_WHAT YOU WILL DO_
Could you copy the material below word for word, from its first line up to and including the line that contains "605.4], [0, 0, 1]] dist [0.029156, -0.021018]", leaving out the pictures?

_SOURCE MATERIAL_
- - - -

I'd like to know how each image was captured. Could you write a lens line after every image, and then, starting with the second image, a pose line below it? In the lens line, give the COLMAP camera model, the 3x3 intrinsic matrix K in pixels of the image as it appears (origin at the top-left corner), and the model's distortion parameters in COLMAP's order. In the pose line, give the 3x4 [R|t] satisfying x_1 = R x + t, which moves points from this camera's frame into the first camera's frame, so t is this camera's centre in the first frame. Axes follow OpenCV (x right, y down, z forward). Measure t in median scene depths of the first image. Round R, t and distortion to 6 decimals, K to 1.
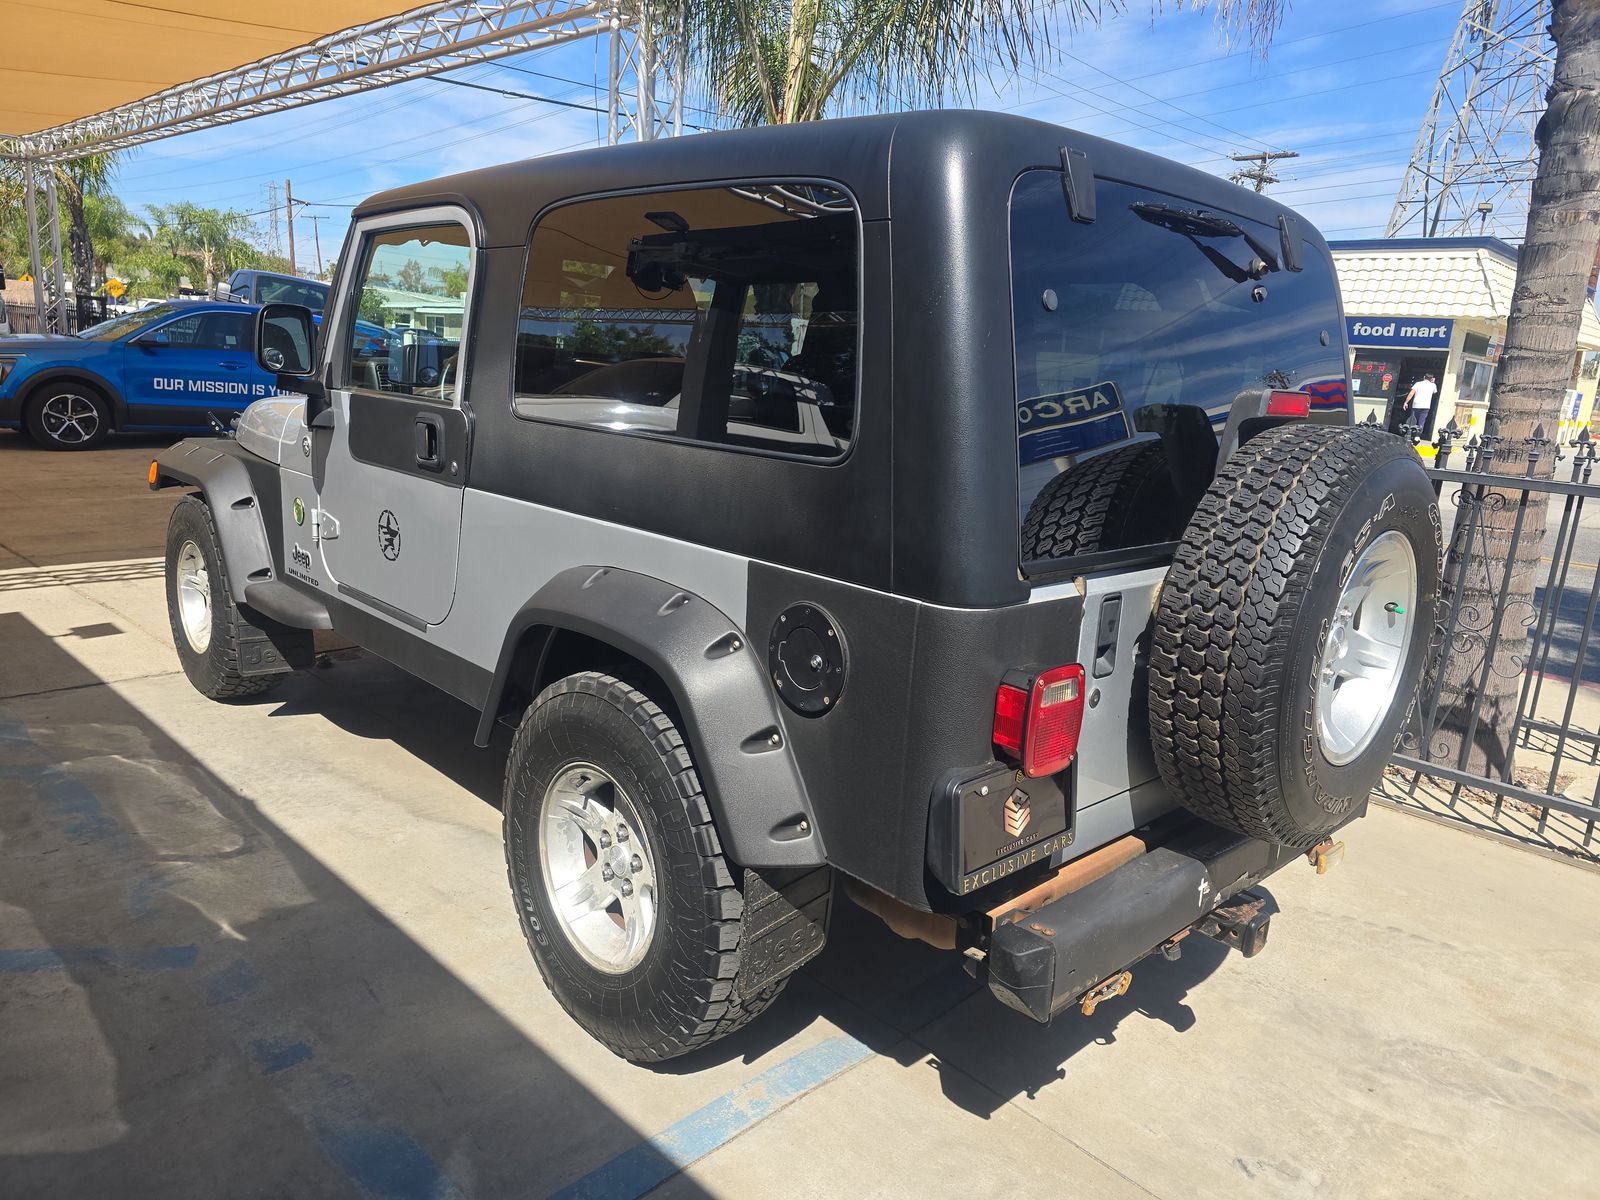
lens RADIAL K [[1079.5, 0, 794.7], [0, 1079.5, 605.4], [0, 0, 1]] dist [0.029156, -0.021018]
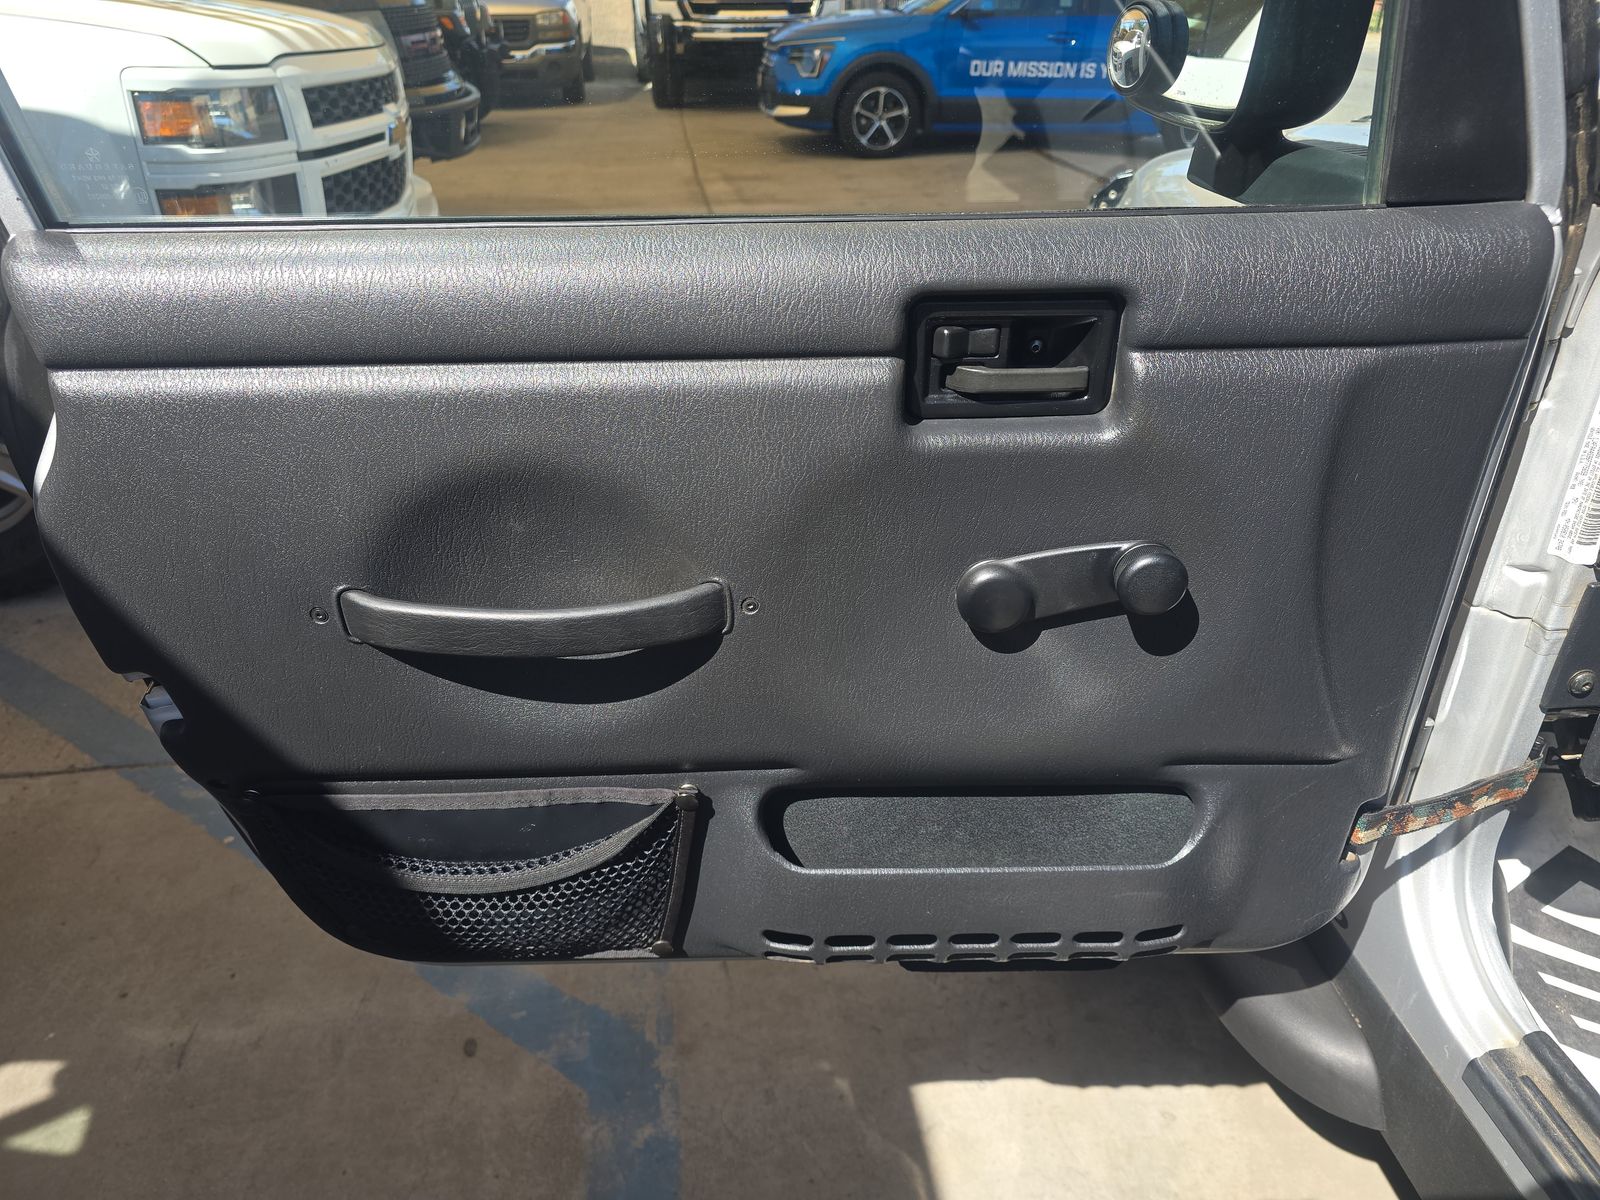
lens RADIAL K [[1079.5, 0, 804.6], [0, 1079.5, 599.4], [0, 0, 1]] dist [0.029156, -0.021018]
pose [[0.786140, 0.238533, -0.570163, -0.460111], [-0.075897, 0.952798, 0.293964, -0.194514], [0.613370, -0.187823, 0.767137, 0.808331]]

- - - -

_SOLUTION_
I'd like to know how each image was captured. Could you write a lens line after every image, and then, starting with the second image, a pose line below it? In the lens line, give the COLMAP camera model, the 3x3 intrinsic matrix K in pixels of the image as it appears (origin at the top-left corner), and the model's distortion parameters in COLMAP's order. In the pose line, give the 3x4 [R|t] satisfying x_1 = R x + t, which moves points from this camera's frame into the first camera's frame, so t is this camera's centre in the first frame. Axes follow OpenCV (x right, y down, z forward). Measure t in median scene depths of the first image. Round R, t and distortion to 6 decimals, K to 1.
lens RADIAL K [[1079.5, 0, 794.7], [0, 1079.5, 605.4], [0, 0, 1]] dist [0.029156, -0.021018]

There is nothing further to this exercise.